ENROLLMENT & REGISTRATION AT AFIT

AFIT’s graduate and continuing education courses are available to degree and non-degree seeking students. Students can enroll in courses through the AFIT website and are encouraged to explore the course catalog and listings to learn more about the courses.

APPLY HERE: https://e.AFIT.edu/LL2TTry  
VIEW THE COURSE CATALOG: https://e.AFIT.edu/xjDXc2

Department of Computer and Electrical Engineering Professor of Computer Science, Dr. Scott Nykl, leads automated aerial refueling research at AFIT. (U.S. Air Force photo)

RESEARCH & FACULTY

One of the key strengths of AFIT’s AI curriculum is its emphasis on real-world applications and research opportunities. Students work on projects that apply AI techniques to solve real-world problems, under the guidance of experienced faculty members. This approach not only provides students with practical skills but also prepares them for the challenges of working in a rapidly evolving field. Below are highlights of two multidisciplinary research areas and an example of the GSEM’s talent growth efforts via new hiring in AI to guide future AFIT students.

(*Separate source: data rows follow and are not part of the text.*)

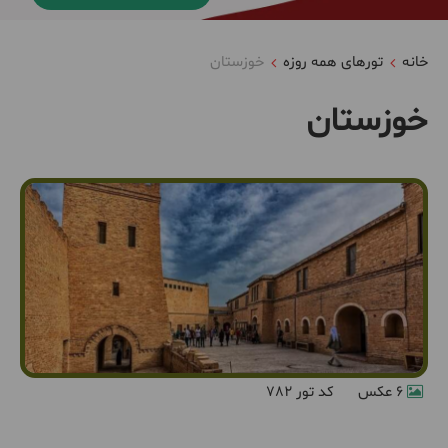
خانه
تورهای همه روزه
خوزستان
خوزستان
6 عکس
کد تور 782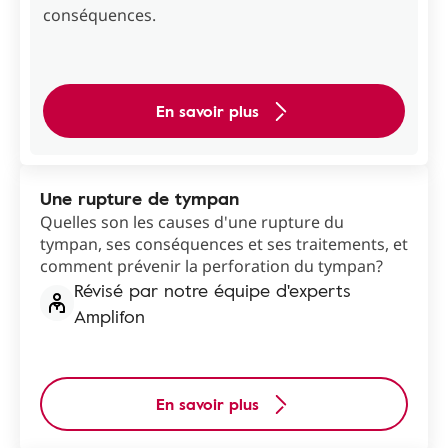
conséquences.
En savoir plus
Une rupture de tympan
Quelles son les causes d'une rupture du
tympan, ses conséquences et ses traitements, et
comment prévenir la perforation du tympan?
Révisé par notre équipe d'experts
Amplifon
En savoir plus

>> Battlespace Management:  Students and faculty are partnering with the Air Force Research Laboratory to apply RL to defense-focused research. At AFIT, Maj. Nick Yielding, Assistant Professor of Electrical Engineering, is spearheading RL research projects which develop agents for managing satellite missions such as automated docking and assisting operators and leaders in strategic decision-making for Battlespace Management, Command, Control, and Communication (BMC3). The rapid and adaptable control and decision-making capabilities of RL-based solutions have the potential to significantly impact the complex landscape of the Great Power Competition.

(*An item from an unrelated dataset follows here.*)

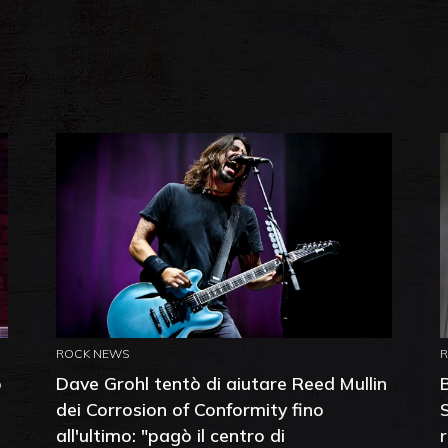
ROCK NEWS
o
Dave Grohl tentò di aiutare Reed Mullin
dei Corrosion of Conformity fino
all'ultimo: "pagò il centro di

>> Autonomous Aerial Refueling (AAR):  as the USAF increases its use of autonomy, a natural challenge emerges – how to safely refuel autonomous vehicles in contested environments where typical approaches such as GPS-based high-precision navigation are not guaranteed and delays in the control link impact the ability for a human to precisely guide the autonomous vehicle during refueling operations. Professor of Computer Science Dr. Scott Nykl’s AAR team has been addressing this challenge for over half a decade, with AI and ML techniques being a foundational technology in the solution. Using computer vision, his team has managed to create high-precision, fast neural-network-based solutions to AAR which can determine the relative six-degrees-of-freedom position and orientation between the tanker and receiver aircraft using a single camera on the tanker. These solutions enable other control algorithms to guide the receiver into a refueling configuration the meets the tight safety requirements of the operation. For more on this AFIT success story, view the video online https://e.AFIT.edu/DpqrbCC.

>> Growing the Pool of AFIT Talent: One of the Graduate School’s goals is to grow strong independent researchers to tackle tomorrow’s important national security challenges. With an existing robust faculty and a commitment to growing its faculty and research capabilities in AI, the GSEM ensures that its current and future students receive the best education and training possible to prepare them to solve these challenges with these powerful AI tools. 

One example of growing faculty capabilities is in the Department of Electrical and Computer Engineering (AFIT/ENG) where Dr. Brett Borghetti, Professor of Computer Science, is leading the search for the next AI-specialized faculty member for the department. The department is expecting many high-quality prospective faculty to apply. AFIT/ENG will select the best of the best from this talent pool and have its newest AI faculty member in place by the start of the fall 2025 quarter.

AFIT is committed to providing its students and the broader Air Force community with the best education and training possible in AI and ML. With its strong faculty, research capabilities, and course offerings, AFIT is well-positioned to lead the way in AI and ML education and research.